» **Dataset entries**
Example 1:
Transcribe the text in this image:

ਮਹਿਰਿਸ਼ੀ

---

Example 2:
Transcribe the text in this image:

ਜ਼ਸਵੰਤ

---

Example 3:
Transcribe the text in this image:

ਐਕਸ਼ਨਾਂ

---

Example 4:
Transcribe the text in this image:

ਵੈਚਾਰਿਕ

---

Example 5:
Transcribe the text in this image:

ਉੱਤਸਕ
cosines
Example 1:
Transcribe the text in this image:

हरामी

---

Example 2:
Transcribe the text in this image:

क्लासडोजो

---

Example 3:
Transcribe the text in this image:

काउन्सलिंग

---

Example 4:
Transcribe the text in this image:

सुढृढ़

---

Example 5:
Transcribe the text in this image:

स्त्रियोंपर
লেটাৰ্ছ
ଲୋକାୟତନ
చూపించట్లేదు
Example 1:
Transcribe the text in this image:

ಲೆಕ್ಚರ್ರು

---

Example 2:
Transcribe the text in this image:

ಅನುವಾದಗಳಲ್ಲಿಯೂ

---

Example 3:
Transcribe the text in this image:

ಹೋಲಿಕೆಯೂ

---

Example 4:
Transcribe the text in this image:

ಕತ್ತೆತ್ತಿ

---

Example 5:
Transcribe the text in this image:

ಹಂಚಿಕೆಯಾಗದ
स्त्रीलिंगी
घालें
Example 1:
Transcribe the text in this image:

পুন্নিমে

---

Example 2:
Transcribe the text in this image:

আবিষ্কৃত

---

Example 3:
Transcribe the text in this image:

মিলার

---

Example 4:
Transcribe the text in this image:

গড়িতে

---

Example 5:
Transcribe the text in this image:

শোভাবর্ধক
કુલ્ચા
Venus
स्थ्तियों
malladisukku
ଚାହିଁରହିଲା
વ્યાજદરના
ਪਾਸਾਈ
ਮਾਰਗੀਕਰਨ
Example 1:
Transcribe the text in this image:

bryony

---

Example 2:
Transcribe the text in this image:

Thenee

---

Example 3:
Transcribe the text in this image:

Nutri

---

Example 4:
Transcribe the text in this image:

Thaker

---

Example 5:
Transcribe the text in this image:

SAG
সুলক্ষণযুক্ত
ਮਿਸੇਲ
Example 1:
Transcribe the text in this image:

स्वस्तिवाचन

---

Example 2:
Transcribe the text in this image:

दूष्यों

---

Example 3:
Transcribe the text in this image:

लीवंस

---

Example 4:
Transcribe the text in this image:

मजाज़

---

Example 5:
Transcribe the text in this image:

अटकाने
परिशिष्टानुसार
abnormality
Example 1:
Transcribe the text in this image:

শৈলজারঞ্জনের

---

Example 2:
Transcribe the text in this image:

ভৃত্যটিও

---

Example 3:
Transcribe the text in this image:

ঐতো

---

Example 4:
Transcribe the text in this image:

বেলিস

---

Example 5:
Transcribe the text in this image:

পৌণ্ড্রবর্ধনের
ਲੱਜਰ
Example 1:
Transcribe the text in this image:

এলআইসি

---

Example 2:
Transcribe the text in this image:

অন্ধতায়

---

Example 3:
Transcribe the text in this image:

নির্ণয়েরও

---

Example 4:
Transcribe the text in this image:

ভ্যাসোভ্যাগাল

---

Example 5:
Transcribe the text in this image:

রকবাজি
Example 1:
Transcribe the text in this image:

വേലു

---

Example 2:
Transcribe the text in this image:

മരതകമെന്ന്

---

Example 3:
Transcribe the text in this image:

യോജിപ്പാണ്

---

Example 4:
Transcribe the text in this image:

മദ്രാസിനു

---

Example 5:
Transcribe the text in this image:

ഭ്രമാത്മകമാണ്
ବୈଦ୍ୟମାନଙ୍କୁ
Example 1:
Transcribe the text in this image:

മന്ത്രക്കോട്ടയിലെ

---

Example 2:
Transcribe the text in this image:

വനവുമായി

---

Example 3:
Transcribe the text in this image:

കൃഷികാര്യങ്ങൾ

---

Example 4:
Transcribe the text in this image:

» **THE PROBLEM**
Return the entries in full. Do not alter them.

» **REPLY**
Example 1:
Transcribe the text in this image:

ਮਹਿਰਿਸ਼ੀ

---

Example 2:
Transcribe the text in this image:

ਜ਼ਸਵੰਤ

---

Example 3:
Transcribe the text in this image:

ਐਕਸ਼ਨਾਂ

---

Example 4:
Transcribe the text in this image:

ਵੈਚਾਰਿਕ

---

Example 5:
Transcribe the text in this image:

ਉੱਤਸਕ
cosines
Example 1:
Transcribe the text in this image:

हरामी

---

Example 2:
Transcribe the text in this image:

क्लासडोजो

---

Example 3:
Transcribe the text in this image:

काउन्सलिंग

---

Example 4:
Transcribe the text in this image:

सुढृढ़

---

Example 5:
Transcribe the text in this image:

स्त्रियोंपर
লেটাৰ্ছ
ଲୋକାୟତନ
చూపించట్లేదు
Example 1:
Transcribe the text in this image:

ಲೆಕ್ಚರ್ರು

---

Example 2:
Transcribe the text in this image:

ಅನುವಾದಗಳಲ್ಲಿಯೂ

---

Example 3:
Transcribe the text in this image:

ಹೋಲಿಕೆಯೂ

---

Example 4:
Transcribe the text in this image:

ಕತ್ತೆತ್ತಿ

---

Example 5:
Transcribe the text in this image:

ಹಂಚಿಕೆಯಾಗದ
स्त्रीलिंगी
घालें
Example 1:
Transcribe the text in this image:

পুন্নিমে

---

Example 2:
Transcribe the text in this image:

আবিষ্কৃত

---

Example 3:
Transcribe the text in this image:

মিলার

---

Example 4:
Transcribe the text in this image:

গড়িতে

---

Example 5:
Transcribe the text in this image:

শোভাবর্ধক
કુલ્ચા
Venus
स्थ्तियों
malladisukku
ଚାହିଁରହିଲା
વ્યાજદરના
ਪਾਸਾਈ
ਮਾਰਗੀਕਰਨ
Example 1:
Transcribe the text in this image:

bryony

---

Example 2:
Transcribe the text in this image:

Thenee

---

Example 3:
Transcribe the text in this image:

Nutri

---

Example 4:
Transcribe the text in this image:

Thaker

---

Example 5:
Transcribe the text in this image:

SAG
সুলক্ষণযুক্ত
ਮਿਸੇਲ
Example 1:
Transcribe the text in this image:

स्वस्तिवाचन

---

Example 2:
Transcribe the text in this image:

दूष्यों

---

Example 3:
Transcribe the text in this image:

लीवंस

---

Example 4:
Transcribe the text in this image:

मजाज़

---

Example 5:
Transcribe the text in this image:

अटकाने
परिशिष्टानुसार
abnormality
Example 1:
Transcribe the text in this image:

শৈলজারঞ্জনের

---

Example 2:
Transcribe the text in this image:

ভৃত্যটিও

---

Example 3:
Transcribe the text in this image:

ঐতো

---

Example 4:
Transcribe the text in this image:

বেলিস

---

Example 5:
Transcribe the text in this image:

পৌণ্ড্রবর্ধনের
ਲੱਜਰ
Example 1:
Transcribe the text in this image:

এলআইসি

---

Example 2:
Transcribe the text in this image:

অন্ধতায়

---

Example 3:
Transcribe the text in this image:

নির্ণয়েরও

---

Example 4:
Transcribe the text in this image:

ভ্যাসোভ্যাগাল

---

Example 5:
Transcribe the text in this image:

রকবাজি
Example 1:
Transcribe the text in this image:

വേലു

---

Example 2:
Transcribe the text in this image:

മരതകമെന്ന്

---

Example 3:
Transcribe the text in this image:

യോജിപ്പാണ്

---

Example 4:
Transcribe the text in this image:

മദ്രാസിനു

---

Example 5:
Transcribe the text in this image:

ഭ്രമാത്മകമാണ്
ବୈଦ୍ୟମାନଙ୍କୁ
Example 1:
Transcribe the text in this image:

മന്ത്രക്കോട്ടയിലെ

---

Example 2:
Transcribe the text in this image:

വനവുമായി

---

Example 3:
Transcribe the text in this image:

കൃഷികാര്യങ്ങൾ

---

Example 4:
Transcribe the text in this image:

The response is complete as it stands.